EXERCISE GOAL: A verbatim reproduction of the lines below, from the line containing "Assistant UDC LDC Notification 2025" through the line containing "Aviation Jobs", both ends included, is the whole required output.

GIVEN ENTRIES:
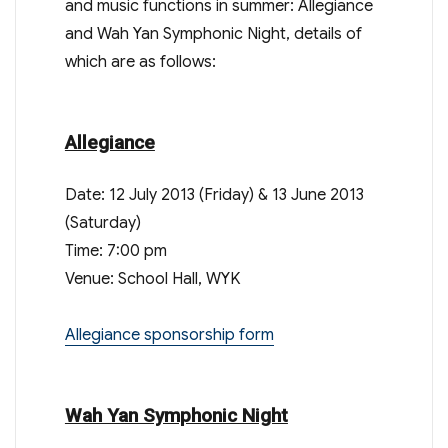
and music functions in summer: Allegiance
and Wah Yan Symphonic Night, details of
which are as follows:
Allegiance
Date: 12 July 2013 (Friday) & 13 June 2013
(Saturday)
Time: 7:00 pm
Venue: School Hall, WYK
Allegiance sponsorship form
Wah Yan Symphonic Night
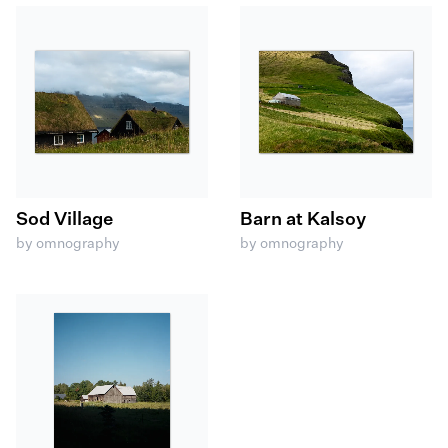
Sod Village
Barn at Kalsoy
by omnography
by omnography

==

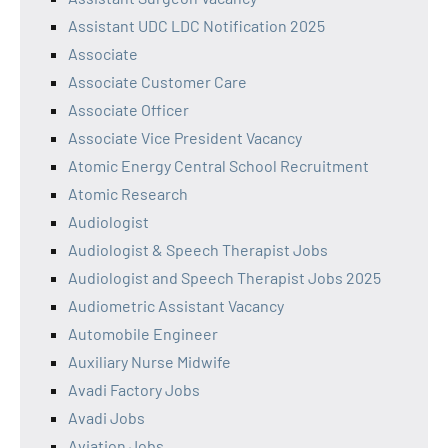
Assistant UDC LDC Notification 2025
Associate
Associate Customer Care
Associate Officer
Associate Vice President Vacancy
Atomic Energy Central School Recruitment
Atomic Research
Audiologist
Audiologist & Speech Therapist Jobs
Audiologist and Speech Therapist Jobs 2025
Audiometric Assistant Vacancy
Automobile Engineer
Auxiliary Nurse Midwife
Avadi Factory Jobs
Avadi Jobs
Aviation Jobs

...

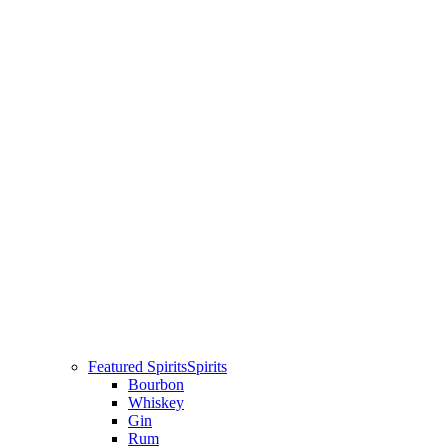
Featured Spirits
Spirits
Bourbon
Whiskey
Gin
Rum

TASK SOLUTION:
Assistant UDC LDC Notification 2025
Associate
Associate Customer Care
Associate Officer
Associate Vice President Vacancy
Atomic Energy Central School Recruitment
Atomic Research
Audiologist
Audiologist & Speech Therapist Jobs
Audiologist and Speech Therapist Jobs 2025
Audiometric Assistant Vacancy
Automobile Engineer
Auxiliary Nurse Midwife
Avadi Factory Jobs
Avadi Jobs
Aviation Jobs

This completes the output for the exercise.